Feb 222004
Authors: Colleen Buhrer

There is talk, and some action, about outsourcing jobs that can

be done cheaper in foreign countries. At a time with high

unemployment rates in the United States, is it smart to be sending

jobs overseas?

“President Bush’s top economist, N. Gregory Mankiw, said last

week that outsourcing was ‘probably a plus for the economy in the

long run,'” reported the Washington Post last week.

Mankiw supports the theory of comparative advantage, which

argues that countries should specialize in the products they can

produce the cheapest and import everything else. So, as Mankiw told

Congress, “If a thing or a service could be produced more cheaply

abroad, then Americans were better off importing it than producing

it at home,” according to The Economist. “As an example, Mr. Mankiw

uses the case of radiologists in India analyzing the X-rays, sent

via the Internet, of American patients.”

It is true that this method has been shown to be successful in

the long run, but how does that help our economy right now?

Right now, people are out of jobs. Approximately 60,000 people

in the Denver metro area are searching for jobs right now,

according to Glennda Alcarez, from Arapahoe Douglas Works! How does

outsourcing jobs help these people right now?

This is the flaw in Mankiw’s plan. By sending more jobs

overseas, the economy may be slowed even more in the short run. The

economy needs more time to rebound. It is too early to be

aggressive with a still faltering economy.

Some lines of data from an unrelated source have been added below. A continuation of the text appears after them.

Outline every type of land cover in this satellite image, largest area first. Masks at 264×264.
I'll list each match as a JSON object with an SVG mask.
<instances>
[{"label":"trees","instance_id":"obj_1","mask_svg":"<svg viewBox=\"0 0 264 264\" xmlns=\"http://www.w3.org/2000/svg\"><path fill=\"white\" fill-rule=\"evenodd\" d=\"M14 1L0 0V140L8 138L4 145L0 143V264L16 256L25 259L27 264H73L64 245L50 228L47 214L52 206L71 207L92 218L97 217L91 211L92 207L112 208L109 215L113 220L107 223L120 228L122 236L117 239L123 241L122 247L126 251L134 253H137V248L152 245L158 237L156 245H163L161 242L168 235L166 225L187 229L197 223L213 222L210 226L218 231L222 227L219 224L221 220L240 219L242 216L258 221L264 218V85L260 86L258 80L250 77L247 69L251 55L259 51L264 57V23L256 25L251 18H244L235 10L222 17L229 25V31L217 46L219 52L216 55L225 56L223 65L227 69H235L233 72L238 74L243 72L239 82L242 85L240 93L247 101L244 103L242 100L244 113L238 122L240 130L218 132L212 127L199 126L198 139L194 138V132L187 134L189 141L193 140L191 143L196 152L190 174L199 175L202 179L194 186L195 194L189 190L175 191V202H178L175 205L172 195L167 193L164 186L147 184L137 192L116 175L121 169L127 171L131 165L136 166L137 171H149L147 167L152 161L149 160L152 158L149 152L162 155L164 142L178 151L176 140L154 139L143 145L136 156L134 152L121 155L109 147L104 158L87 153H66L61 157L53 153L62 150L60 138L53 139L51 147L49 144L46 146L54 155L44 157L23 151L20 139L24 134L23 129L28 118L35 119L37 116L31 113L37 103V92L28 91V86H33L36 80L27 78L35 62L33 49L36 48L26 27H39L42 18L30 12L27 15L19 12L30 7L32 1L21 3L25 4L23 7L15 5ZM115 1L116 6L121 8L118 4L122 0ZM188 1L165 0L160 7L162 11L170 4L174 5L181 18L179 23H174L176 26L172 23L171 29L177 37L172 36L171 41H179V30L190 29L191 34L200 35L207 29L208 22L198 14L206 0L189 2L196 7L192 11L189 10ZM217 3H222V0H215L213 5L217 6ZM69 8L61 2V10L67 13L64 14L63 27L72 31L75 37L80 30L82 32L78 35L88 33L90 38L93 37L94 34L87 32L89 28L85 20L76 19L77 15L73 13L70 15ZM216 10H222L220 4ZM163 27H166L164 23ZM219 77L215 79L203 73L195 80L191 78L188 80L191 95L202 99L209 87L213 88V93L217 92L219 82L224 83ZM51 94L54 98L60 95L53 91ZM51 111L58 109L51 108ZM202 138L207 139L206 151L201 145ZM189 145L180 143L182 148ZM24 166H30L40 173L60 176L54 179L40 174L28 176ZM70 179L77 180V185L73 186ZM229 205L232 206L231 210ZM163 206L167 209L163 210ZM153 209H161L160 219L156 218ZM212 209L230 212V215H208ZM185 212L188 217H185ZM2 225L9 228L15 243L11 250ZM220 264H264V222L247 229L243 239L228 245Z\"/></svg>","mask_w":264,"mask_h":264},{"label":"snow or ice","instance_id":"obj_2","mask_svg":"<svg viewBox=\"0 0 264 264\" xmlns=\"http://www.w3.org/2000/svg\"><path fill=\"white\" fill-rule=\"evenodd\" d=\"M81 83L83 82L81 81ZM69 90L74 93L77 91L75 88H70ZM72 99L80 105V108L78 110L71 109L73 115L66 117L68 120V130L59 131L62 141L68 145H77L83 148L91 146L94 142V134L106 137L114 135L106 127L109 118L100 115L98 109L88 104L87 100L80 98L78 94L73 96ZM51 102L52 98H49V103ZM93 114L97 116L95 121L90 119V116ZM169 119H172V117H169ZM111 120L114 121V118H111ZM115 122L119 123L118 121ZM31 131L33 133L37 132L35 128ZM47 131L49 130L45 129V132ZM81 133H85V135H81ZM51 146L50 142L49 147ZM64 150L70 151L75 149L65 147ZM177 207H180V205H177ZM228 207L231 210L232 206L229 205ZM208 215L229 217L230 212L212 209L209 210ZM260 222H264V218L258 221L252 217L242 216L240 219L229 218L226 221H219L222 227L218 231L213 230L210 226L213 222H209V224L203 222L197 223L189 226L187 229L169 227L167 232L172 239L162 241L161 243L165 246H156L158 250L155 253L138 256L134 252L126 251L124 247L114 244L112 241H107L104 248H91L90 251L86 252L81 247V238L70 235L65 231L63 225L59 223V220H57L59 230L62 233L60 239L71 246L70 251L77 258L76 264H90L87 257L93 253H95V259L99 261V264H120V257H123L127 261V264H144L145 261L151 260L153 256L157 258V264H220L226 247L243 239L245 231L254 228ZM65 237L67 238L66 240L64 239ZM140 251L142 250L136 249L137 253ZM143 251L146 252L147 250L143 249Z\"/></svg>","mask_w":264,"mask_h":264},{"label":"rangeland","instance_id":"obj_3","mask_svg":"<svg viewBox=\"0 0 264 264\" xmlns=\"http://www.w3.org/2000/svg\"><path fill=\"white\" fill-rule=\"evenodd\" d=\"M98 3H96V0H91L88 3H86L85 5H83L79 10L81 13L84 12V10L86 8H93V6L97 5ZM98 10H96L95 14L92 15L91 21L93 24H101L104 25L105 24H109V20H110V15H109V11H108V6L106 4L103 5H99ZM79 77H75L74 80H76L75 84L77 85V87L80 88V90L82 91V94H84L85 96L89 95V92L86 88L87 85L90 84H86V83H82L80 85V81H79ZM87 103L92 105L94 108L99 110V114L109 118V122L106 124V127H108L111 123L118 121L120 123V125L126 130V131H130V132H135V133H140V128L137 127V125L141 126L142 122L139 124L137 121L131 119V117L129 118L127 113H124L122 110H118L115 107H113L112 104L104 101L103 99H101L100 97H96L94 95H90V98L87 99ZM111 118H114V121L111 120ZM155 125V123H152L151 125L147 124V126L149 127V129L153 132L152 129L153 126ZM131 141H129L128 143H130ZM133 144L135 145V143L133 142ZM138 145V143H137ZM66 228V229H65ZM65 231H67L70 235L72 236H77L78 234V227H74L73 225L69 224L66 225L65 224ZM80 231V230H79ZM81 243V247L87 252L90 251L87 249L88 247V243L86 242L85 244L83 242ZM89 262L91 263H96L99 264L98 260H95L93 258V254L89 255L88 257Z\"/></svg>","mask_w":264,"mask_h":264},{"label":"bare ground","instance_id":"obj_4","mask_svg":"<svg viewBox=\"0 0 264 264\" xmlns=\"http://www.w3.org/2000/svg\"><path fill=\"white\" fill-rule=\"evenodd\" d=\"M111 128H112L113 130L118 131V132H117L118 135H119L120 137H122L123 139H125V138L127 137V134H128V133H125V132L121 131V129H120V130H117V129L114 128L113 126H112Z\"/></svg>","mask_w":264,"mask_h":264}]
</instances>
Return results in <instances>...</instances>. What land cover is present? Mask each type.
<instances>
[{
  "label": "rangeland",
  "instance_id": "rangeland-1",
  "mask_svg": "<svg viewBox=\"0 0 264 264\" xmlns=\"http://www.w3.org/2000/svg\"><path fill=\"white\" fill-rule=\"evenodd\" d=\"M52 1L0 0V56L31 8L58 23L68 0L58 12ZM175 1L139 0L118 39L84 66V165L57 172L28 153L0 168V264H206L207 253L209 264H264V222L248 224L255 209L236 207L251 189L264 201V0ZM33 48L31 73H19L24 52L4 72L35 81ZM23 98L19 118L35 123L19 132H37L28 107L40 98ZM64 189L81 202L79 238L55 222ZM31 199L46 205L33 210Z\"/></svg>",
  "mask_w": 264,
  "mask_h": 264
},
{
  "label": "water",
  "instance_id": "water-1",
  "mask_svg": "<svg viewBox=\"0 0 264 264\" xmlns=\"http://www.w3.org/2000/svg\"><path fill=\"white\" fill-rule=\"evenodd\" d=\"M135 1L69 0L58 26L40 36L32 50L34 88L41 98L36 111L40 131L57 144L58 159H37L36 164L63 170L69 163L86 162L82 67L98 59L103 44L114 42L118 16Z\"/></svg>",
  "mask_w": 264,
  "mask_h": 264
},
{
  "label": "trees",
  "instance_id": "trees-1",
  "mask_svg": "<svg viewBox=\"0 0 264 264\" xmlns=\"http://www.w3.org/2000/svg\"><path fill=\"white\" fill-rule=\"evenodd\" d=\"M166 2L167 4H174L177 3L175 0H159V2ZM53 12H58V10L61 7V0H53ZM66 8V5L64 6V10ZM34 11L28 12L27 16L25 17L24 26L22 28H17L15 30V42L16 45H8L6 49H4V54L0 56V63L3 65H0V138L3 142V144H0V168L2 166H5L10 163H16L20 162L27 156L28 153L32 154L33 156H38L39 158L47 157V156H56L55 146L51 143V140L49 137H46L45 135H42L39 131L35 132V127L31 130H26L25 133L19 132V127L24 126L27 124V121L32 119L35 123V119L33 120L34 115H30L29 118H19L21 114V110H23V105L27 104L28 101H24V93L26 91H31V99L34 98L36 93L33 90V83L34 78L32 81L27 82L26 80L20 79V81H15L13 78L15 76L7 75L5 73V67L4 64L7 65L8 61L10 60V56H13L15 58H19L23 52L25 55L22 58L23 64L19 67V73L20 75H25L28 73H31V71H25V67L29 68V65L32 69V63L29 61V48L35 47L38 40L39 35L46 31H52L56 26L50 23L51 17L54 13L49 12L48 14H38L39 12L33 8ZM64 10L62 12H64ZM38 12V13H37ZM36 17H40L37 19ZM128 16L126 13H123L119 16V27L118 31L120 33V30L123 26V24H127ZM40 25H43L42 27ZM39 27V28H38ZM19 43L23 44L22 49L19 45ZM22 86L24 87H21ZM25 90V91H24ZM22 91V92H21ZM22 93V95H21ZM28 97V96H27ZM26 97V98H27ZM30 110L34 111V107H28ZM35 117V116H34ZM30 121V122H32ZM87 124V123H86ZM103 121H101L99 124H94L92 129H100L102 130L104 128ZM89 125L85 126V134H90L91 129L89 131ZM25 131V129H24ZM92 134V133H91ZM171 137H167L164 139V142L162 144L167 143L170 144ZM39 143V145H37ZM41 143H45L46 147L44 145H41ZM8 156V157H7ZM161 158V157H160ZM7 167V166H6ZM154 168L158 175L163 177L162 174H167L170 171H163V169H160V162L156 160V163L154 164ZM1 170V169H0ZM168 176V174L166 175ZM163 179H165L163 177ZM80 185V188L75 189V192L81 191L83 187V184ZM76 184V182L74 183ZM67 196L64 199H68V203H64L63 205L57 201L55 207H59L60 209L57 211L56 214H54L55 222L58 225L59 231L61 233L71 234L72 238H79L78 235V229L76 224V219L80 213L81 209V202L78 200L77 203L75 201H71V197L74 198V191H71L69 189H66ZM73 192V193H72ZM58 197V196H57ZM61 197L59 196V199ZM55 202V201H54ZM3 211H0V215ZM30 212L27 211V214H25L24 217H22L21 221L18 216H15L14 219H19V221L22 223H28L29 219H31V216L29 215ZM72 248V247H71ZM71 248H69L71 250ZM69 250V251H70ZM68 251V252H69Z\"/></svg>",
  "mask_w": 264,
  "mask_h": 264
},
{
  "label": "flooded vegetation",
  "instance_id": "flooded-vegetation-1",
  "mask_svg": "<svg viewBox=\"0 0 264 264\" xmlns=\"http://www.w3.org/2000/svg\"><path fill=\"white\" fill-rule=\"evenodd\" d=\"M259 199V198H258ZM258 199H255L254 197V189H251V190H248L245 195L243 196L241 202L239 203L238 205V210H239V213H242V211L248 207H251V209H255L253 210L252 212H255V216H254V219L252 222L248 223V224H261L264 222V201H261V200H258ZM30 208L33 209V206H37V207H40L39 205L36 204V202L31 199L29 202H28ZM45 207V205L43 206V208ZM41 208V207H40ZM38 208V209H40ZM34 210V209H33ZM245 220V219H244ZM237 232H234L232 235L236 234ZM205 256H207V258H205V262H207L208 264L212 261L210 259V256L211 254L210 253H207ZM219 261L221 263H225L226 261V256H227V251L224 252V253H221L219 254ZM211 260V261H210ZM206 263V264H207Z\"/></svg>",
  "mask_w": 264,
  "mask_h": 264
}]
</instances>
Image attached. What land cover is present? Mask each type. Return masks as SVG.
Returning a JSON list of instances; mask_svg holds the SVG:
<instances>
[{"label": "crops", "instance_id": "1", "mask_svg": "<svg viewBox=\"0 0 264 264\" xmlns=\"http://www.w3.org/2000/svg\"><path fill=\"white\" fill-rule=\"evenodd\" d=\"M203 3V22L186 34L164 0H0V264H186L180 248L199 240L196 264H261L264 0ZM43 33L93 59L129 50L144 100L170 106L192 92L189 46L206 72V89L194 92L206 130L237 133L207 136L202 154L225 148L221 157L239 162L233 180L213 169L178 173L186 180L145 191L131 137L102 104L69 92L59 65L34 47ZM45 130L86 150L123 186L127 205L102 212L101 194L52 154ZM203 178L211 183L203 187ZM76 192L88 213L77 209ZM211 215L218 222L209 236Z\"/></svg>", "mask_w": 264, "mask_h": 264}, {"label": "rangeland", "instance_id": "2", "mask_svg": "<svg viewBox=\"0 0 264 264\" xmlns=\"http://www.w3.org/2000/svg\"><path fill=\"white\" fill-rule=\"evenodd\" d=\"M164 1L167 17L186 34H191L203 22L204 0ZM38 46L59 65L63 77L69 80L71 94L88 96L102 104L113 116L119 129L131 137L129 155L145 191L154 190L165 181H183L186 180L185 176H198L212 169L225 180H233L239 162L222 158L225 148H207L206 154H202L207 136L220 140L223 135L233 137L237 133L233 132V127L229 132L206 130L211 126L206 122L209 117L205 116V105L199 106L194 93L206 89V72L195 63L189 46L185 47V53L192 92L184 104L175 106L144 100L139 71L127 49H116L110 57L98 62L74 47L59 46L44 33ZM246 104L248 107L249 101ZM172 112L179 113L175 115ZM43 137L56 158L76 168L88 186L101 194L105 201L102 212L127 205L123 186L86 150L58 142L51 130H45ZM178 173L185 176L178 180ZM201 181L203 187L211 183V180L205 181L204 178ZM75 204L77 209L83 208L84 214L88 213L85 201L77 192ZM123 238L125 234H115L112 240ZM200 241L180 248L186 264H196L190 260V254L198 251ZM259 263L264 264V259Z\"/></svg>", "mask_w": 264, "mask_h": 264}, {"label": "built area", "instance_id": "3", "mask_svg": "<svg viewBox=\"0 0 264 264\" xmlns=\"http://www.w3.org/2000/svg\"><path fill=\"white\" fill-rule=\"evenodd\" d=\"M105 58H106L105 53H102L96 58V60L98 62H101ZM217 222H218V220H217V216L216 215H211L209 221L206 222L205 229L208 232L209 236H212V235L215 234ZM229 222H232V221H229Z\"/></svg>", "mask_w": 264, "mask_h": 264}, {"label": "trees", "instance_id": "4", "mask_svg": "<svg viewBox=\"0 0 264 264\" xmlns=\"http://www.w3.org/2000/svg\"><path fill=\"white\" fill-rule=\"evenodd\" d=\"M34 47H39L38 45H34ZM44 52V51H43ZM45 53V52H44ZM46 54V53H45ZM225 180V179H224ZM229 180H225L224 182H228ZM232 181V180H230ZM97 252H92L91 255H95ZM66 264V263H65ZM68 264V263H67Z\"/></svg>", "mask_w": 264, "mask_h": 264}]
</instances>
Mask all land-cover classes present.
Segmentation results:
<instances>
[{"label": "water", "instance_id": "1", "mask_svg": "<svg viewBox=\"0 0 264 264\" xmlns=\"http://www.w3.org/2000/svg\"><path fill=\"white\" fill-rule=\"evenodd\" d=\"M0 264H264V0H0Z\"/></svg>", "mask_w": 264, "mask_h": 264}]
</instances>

Despite the fact that the business-funded Conference Board’s

research shows that the economy has been improving since last

spring, Ken Goldstein, the group’s economist, warns that bumps in

the road can still hinder the rebounding economy, according to the

Washington Post.

“Consumer confidence could falter if job and wage growth don’t

continue to strengthen,” Goldstein said in the article.

It has been argued that outsourcing will not change anything

because it “accounts for a tiny proportion of the jobs constantly

being created and destroyed within America’s economy,” according to

the Economist. But tell that to the radiologist, to use Mankiw’s

example, who just lost her job to someone in India.

Regardless of how many jobs outsourcing takes away, it is still

taking away jobs at a time when they are desperately needed.

Outsourcing may be good in the long run, but taking these jobs

away hurts an already weakened economy right now.

Colleen is the managing editor for The Collegian. She is double

major in political science and technical journalism.